# INSTRUCTIONS FOR THE TASK
Word for word, please copy the listing below, with its pictures left out.

□ □ □ □

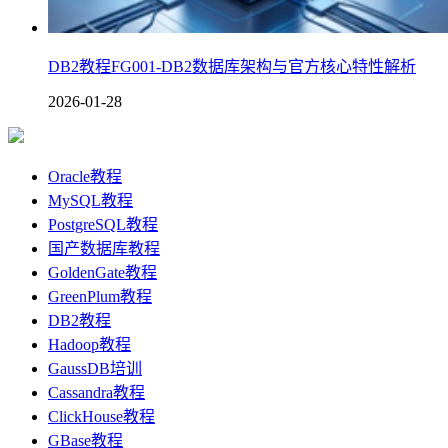
DB2教程FG001-DB2数据库架构与官方核心特性解析
2026-01-28
Oracle教程
MySQL教程
PostgreSQL教程
国产数据库教程
GoldenGate教程
GreenPlum教程
DB2教程
Hadoop教程
GaussDB培训
Cassandra教程
ClickHouse教程
GBase教程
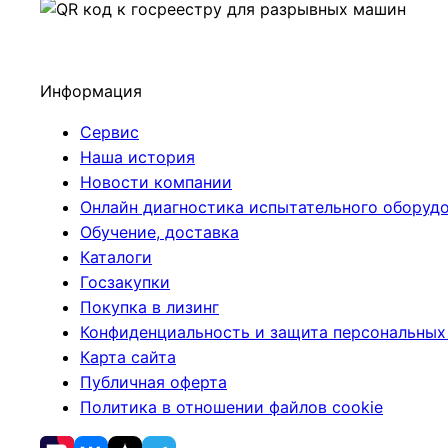
Информация
Сервис
Наша история
Новости компании
Онлайн диагностика испытательного оборуд
Обучение, доставка
Каталоги
Госзакупки
Покупка в лизинг
Конфиденциальность и защита персональных
Карта сайта
Публичная оферта
Политика в отношении файлов cookie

□ □ □ □

# TASK ANSWER
DB2教程FG001-DB2数据库架构与官方核心特性解析
2026-01-28
Oracle教程
MySQL教程
PostgreSQL教程
国产数据库教程
GoldenGate教程
GreenPlum教程
DB2教程
Hadoop教程
GaussDB培训
Cassandra教程
ClickHouse教程
GBase教程
Информация
Сервис
Наша история
Новости компании
Онлайн диагностика испытательного оборуд
Обучение, доставка
Каталоги
Госзакупки
Покупка в лизинг
Конфиденциальность и защита персональных
Карта сайта
Публичная оферта
Политика в отношении файлов cookie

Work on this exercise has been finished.